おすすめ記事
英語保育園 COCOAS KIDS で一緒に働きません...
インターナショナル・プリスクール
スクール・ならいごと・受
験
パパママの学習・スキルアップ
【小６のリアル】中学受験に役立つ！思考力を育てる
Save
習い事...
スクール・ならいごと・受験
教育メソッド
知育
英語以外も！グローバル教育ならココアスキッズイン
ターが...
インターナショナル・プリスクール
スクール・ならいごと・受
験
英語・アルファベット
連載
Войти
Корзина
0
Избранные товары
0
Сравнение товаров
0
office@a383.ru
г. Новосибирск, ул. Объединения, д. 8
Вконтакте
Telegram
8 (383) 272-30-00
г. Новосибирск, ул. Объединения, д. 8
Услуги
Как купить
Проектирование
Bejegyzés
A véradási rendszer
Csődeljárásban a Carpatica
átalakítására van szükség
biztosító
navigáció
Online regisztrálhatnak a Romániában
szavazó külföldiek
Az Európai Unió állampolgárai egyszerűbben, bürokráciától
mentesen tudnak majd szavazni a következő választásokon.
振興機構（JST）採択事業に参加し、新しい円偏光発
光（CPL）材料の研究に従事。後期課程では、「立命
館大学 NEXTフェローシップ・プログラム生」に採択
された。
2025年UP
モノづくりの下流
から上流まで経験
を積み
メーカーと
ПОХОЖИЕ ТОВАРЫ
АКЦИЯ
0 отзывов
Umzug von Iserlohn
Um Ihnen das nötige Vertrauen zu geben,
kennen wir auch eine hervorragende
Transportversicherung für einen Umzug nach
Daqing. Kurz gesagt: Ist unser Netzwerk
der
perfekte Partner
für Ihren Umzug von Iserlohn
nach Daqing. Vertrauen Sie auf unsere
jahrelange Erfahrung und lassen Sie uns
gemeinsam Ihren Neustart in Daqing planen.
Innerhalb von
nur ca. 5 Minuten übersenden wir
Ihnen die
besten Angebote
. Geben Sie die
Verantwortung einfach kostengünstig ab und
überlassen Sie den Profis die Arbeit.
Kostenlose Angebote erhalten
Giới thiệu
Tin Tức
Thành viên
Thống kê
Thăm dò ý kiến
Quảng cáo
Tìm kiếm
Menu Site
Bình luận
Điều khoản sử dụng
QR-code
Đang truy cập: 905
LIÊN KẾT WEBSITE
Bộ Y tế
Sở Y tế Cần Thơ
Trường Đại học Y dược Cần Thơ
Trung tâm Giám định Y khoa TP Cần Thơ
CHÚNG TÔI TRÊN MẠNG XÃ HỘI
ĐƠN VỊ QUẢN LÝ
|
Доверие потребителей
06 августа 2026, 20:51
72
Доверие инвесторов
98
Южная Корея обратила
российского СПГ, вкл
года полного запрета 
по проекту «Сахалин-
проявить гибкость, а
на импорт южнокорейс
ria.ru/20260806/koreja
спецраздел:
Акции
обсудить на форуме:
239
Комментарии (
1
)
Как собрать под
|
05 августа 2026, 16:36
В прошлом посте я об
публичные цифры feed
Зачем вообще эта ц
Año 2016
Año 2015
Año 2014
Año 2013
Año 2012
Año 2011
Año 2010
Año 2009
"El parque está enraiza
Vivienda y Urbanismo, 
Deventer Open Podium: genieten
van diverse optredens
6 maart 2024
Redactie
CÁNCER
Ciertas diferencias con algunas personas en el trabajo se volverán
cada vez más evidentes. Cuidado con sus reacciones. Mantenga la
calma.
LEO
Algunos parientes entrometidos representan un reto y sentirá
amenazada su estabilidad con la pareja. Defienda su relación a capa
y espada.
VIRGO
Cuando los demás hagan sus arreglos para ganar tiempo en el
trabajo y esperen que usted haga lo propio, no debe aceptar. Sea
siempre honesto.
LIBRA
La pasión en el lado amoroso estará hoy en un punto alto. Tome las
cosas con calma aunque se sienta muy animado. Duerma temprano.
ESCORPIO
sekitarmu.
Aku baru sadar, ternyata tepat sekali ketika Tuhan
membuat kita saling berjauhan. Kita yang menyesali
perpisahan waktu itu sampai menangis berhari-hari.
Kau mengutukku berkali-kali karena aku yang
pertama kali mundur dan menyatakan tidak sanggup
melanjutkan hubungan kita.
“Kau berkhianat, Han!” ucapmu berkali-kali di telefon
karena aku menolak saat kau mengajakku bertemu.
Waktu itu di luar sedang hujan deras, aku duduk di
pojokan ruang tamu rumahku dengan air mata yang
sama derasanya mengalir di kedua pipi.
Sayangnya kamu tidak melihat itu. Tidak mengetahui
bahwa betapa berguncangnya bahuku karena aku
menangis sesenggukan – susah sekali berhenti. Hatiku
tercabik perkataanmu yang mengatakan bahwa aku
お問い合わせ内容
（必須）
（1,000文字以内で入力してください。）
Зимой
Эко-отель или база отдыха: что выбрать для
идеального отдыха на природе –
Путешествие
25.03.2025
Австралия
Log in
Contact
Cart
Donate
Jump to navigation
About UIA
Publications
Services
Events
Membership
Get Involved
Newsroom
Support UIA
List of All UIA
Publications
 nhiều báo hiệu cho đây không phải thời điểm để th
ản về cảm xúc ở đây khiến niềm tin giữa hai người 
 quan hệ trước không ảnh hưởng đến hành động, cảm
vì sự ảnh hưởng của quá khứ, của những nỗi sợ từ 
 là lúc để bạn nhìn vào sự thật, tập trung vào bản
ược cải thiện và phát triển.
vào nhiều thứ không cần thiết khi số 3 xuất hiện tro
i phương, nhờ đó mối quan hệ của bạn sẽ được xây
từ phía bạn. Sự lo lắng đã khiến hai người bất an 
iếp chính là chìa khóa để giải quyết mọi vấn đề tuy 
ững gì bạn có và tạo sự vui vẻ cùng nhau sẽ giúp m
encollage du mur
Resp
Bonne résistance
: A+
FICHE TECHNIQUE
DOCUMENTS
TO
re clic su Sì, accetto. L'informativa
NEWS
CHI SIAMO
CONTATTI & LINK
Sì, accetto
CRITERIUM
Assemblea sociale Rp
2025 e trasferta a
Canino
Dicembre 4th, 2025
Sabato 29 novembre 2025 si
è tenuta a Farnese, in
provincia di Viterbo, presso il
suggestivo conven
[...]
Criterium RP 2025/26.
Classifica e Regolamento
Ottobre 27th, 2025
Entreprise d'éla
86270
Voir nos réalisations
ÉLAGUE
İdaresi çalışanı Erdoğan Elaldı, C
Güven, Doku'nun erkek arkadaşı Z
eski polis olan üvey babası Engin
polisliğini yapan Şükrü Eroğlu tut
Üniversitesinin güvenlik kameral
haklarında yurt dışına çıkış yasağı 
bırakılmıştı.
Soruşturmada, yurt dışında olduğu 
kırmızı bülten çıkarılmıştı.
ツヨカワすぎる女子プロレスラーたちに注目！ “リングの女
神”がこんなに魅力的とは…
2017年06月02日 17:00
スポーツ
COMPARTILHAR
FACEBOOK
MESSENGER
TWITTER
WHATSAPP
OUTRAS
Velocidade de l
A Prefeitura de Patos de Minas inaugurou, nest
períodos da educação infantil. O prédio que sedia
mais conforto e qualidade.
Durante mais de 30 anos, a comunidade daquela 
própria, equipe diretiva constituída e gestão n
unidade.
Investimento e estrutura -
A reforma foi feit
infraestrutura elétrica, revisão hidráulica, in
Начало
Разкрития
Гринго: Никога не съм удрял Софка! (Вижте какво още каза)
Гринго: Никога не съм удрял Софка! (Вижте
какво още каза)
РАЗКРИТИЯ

#####

> _The problem_:
Which of the lines above include the word "Vertrauen"? Copy each of them.

> _Task response_:
Um Ihnen das nötige Vertrauen zu geben,
nach Daqing. Vertrauen Sie auf unsere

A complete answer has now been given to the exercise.